__Provided data__.

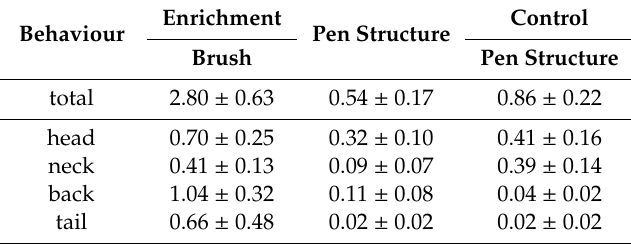
Table 2. Mean time budgets (% ± SEM) of scratching cattle’s body on brush or pen structures in enrichment and control animals in Trial 1.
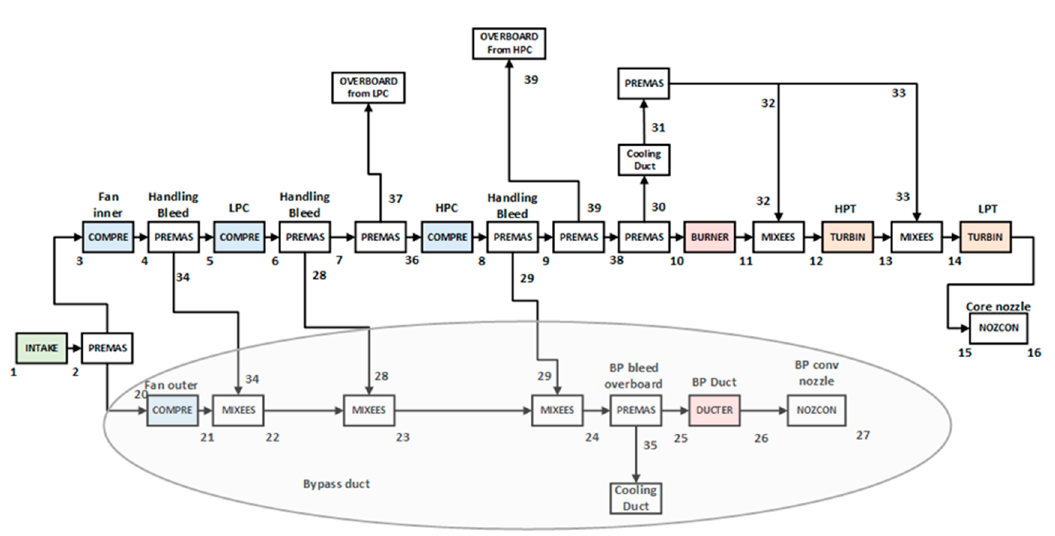
Figure A1. Engine model drawing (grey area: bypass duct).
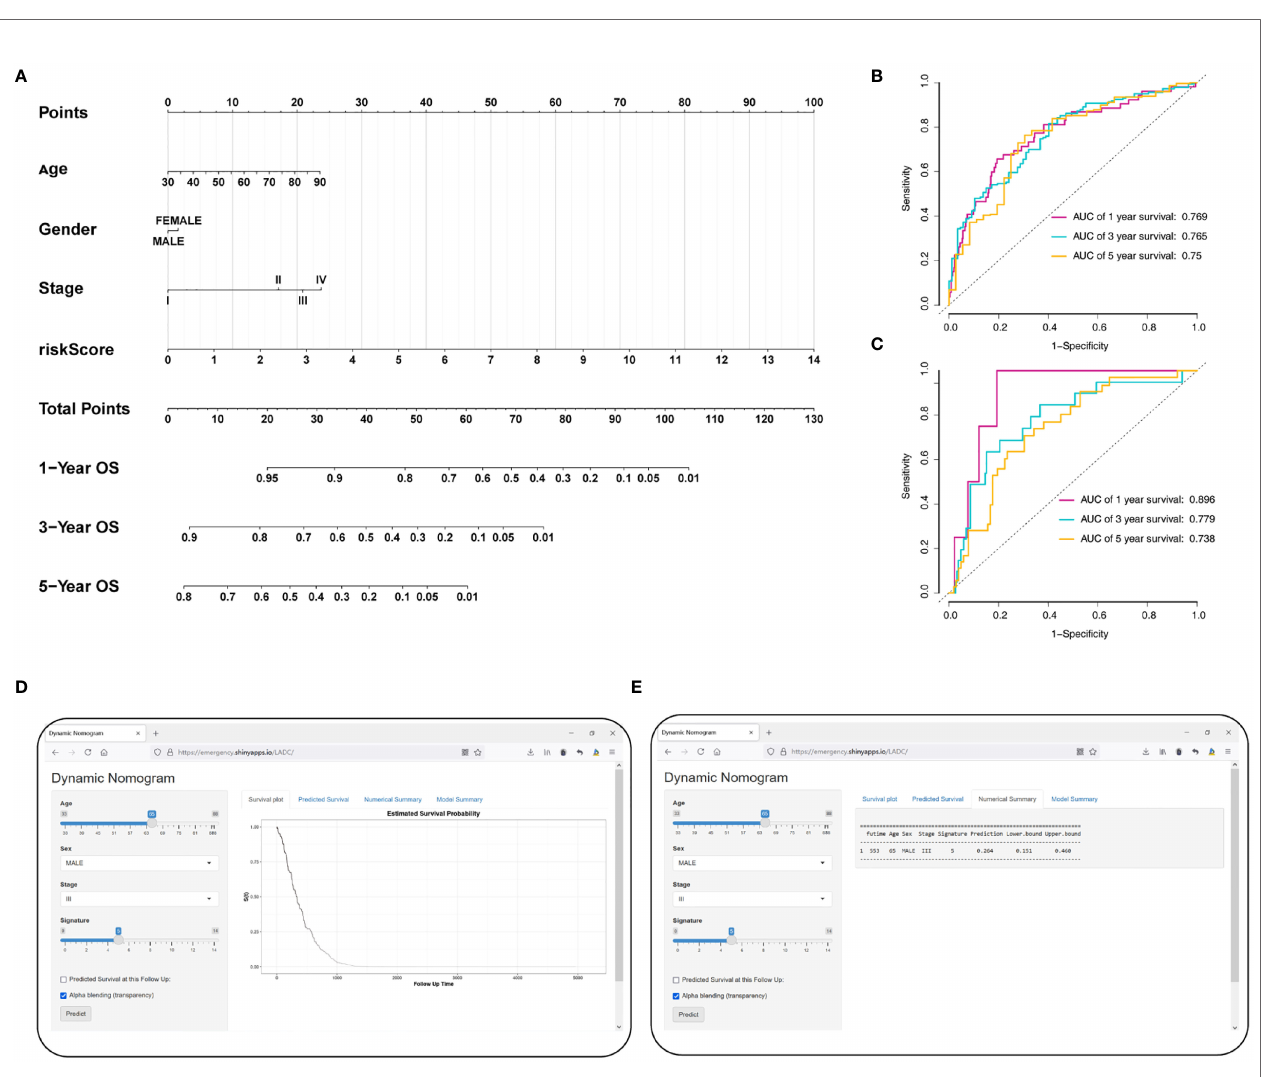
FIGURE 9 | Construction of the MRG-based nomogram. (A) Development of MRG nomogram. (B) Time-dependent ROC curve analysis for 1-, 3-, and 5-year overall survival predictions obtained using the nomogram in the training set. (C) Time-dependent ROC curve analysis for 1-, 3-, and 5-year overall survival predictions obtained using the nomogram in the validation set. (D) Establishing an easy-to-operate web-based calculator for predicting the overall survival of LADC (https:// emergency.shinyapps.io/LADC/). (E) 95% con fi dence interval of the web overall survival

__What is needed__. The expected output is the exact run of lines from the first line of the material above through the line that contains "Figure A1. Engine", minus any pictures.

__Task response__.
Table 2. Mean time budgets (% ± SEM) of scratching cattle’s body on brush or pen structures in enrichment and control animals in Trial 1.
Figure A1. Engine model drawing (grey area: bypass duct).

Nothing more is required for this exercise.